### [Extract]
Look Back in Anger: the miners’s strike in Nottinghamshire – 30 years on by Harry Paterson (Five Leaves, £9.99)

Paterson-Harry-LookBackInAngerOn 5th March 1984, following an Area ballot, Cortonwood pit in South Yorkshire came out on strike against the government’s proposed schedule of colliery closures. A domino effect followed, with the Yorkshire, South Wales and Scotland coalfields voting locally to strike. The much-repeated assertion that NUM President Arthur Scargill called for a national strike for reasons of political hubris is the first of many fallacies that Harry Paterson’s timely and unflinchingly powerful book explodes. Likewise the incessant right-wing carping, which continues to this day, that Scargill refused a national ballot; actually, a democratic vote at Conference went against it. The fact that the majority of miners in the UK were already out on strike at this point kind of speaks for itself.

### [Apply what you read]
- A) Answer these questions from the book review:
(i) On what date did Cortonwood pit come out on strike?
(ii) Which coalfields then voted locally to strike?
(iii) What went against a national ballot?
- B) According to the book review, why is the claim that Scargill refused a national ballot mistaken? Answer in one to three sentences.

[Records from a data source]
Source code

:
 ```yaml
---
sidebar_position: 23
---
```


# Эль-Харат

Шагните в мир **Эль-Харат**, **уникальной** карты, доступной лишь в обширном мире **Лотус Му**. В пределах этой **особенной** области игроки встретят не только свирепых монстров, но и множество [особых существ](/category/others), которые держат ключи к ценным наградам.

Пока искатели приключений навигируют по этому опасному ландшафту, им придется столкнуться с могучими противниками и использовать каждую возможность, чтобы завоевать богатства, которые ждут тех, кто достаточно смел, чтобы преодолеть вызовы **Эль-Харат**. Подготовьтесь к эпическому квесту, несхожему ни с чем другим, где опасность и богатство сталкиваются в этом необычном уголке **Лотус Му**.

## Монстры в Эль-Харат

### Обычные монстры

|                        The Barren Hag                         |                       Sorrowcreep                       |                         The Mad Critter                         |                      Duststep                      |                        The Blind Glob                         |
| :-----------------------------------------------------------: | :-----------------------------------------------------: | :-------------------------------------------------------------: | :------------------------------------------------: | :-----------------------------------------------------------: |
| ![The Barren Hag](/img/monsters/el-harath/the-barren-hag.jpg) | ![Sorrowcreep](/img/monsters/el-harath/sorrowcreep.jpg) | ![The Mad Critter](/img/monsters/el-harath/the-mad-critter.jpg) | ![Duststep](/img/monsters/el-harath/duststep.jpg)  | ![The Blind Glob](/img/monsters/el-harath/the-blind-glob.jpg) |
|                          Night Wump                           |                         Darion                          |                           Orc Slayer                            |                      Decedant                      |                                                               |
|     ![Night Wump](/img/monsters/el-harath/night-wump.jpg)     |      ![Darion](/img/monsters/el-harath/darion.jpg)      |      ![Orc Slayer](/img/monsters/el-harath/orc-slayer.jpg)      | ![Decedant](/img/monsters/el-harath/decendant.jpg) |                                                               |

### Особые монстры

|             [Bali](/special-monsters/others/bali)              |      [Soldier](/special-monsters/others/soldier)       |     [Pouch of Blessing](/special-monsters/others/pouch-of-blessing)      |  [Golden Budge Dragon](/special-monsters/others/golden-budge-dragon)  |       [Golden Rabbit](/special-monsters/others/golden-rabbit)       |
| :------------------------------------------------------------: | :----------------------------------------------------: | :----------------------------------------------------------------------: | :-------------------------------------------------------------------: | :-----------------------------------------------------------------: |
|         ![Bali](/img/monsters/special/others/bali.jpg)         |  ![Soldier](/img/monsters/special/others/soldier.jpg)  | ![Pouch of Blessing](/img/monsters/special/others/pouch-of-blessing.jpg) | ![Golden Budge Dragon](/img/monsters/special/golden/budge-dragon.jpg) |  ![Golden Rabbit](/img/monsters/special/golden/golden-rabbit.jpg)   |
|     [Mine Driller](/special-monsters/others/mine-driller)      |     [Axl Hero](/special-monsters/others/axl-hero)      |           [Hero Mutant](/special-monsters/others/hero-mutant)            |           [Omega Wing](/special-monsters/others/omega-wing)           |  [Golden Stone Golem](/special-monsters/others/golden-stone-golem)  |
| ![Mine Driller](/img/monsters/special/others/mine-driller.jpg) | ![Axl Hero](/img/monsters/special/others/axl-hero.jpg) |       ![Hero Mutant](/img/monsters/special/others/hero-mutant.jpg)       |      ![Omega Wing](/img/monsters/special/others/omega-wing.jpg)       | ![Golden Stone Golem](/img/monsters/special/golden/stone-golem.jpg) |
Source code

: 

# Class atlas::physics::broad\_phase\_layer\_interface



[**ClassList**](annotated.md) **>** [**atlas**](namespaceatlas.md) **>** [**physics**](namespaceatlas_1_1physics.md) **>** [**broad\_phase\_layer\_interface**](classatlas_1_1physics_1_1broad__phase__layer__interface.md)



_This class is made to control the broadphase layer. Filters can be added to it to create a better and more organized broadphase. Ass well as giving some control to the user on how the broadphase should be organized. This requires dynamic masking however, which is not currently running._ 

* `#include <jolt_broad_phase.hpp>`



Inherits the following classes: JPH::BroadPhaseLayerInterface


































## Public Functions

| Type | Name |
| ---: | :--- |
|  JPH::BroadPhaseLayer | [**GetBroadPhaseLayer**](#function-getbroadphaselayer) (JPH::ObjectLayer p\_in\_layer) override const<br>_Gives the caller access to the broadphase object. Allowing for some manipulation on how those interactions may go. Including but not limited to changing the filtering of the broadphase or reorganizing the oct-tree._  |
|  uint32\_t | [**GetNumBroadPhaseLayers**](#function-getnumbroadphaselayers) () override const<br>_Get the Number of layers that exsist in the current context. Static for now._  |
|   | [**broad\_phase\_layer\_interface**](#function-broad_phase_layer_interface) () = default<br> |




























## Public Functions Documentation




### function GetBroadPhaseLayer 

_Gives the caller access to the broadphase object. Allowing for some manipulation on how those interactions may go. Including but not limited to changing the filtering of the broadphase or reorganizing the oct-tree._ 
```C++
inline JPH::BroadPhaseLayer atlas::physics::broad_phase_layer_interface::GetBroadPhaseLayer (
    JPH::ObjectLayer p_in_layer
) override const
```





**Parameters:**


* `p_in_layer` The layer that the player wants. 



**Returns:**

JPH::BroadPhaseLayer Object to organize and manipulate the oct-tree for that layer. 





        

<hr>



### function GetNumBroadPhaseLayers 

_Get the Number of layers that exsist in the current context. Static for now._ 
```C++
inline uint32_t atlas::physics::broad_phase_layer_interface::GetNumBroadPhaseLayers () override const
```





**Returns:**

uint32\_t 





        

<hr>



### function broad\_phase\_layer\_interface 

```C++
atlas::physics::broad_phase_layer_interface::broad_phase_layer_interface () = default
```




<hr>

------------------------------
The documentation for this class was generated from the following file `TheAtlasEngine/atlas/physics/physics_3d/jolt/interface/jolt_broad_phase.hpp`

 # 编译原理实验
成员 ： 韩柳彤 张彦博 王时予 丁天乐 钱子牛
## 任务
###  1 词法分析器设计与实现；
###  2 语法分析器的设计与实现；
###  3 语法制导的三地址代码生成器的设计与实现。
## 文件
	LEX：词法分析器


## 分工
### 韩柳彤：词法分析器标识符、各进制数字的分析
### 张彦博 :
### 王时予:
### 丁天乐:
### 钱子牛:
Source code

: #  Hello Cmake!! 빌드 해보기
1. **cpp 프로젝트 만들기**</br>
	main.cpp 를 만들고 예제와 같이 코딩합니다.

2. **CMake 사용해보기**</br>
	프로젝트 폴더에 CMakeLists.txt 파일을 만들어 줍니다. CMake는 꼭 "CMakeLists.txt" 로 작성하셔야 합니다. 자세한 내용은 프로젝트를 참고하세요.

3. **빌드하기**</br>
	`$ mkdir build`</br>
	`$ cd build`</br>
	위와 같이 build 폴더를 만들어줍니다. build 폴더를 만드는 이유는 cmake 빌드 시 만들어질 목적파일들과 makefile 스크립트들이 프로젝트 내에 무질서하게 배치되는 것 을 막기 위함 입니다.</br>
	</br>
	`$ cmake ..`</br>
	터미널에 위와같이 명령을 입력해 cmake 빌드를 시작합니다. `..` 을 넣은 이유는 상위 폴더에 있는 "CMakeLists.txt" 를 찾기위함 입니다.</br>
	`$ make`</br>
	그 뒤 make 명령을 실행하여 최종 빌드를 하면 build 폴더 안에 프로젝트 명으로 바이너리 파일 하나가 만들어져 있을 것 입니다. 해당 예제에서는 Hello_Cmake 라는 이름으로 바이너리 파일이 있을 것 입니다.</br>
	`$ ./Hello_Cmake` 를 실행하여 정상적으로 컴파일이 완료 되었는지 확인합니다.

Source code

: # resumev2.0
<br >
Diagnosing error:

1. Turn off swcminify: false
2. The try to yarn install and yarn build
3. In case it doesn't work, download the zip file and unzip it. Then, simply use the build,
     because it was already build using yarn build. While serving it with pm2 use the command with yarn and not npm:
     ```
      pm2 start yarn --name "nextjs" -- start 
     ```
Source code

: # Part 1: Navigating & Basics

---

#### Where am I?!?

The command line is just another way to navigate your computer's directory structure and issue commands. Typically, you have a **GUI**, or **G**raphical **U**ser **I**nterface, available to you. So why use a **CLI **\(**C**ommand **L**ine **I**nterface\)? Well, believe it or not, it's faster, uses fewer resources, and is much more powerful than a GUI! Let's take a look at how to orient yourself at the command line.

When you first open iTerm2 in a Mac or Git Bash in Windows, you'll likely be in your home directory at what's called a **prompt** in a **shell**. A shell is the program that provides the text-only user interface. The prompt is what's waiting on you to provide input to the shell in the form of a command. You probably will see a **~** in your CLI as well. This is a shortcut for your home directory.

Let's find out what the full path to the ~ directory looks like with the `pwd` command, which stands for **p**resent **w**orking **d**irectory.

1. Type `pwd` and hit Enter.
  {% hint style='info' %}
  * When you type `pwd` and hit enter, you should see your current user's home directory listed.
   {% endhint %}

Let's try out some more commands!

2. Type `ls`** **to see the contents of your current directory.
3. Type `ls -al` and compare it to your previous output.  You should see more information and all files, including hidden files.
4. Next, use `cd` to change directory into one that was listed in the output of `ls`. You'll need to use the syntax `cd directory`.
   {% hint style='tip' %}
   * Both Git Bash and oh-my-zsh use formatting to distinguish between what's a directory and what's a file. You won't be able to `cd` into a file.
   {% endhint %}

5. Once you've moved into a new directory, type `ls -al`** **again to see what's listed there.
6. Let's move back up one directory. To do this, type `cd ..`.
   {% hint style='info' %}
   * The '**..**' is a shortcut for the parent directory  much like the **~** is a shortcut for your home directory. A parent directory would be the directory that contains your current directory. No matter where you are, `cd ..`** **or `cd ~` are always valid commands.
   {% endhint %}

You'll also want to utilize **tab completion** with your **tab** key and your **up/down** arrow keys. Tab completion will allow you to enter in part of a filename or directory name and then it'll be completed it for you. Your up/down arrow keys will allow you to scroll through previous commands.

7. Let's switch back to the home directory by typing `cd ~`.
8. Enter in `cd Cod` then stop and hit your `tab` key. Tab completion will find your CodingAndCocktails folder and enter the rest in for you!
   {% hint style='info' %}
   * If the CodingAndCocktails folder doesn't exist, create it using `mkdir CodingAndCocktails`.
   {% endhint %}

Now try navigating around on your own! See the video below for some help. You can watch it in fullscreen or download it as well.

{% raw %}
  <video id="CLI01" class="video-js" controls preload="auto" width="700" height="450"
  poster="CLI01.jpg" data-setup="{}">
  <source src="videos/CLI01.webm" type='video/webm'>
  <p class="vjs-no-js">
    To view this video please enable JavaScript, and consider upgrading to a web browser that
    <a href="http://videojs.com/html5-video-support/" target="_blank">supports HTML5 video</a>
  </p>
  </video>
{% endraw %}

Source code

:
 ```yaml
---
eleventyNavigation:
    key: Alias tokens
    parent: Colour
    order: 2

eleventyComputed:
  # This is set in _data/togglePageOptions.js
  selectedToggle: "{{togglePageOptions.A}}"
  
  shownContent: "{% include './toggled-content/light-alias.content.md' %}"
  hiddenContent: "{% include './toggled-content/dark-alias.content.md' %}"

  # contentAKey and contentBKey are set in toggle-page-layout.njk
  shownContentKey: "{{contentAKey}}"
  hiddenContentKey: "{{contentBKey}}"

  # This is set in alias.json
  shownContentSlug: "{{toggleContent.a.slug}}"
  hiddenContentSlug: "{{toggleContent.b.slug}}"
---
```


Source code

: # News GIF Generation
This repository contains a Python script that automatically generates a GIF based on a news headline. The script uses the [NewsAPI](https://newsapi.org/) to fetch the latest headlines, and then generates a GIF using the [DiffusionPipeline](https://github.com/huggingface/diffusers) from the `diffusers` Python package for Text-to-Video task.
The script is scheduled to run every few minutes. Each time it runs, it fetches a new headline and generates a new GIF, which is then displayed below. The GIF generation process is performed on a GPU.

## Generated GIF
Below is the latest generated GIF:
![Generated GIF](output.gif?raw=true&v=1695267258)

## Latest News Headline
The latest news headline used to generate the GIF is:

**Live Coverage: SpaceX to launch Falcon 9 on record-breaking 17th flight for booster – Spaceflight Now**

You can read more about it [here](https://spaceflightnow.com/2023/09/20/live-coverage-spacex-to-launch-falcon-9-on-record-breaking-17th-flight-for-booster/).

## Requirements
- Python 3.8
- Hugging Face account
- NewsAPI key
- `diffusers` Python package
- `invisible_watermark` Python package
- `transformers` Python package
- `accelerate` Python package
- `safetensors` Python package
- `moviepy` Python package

### [Outputs for the tasks]
- A)
(i) 5th March 1984
(ii) The Yorkshire, South Wales and Scotland coalfields
(iii) A democratic vote at Conference

- B) A democratic vote at Conference went against holding a national ballot, so it was not Scargill who refused one. The review adds that most miners in the UK were already on strike at that point.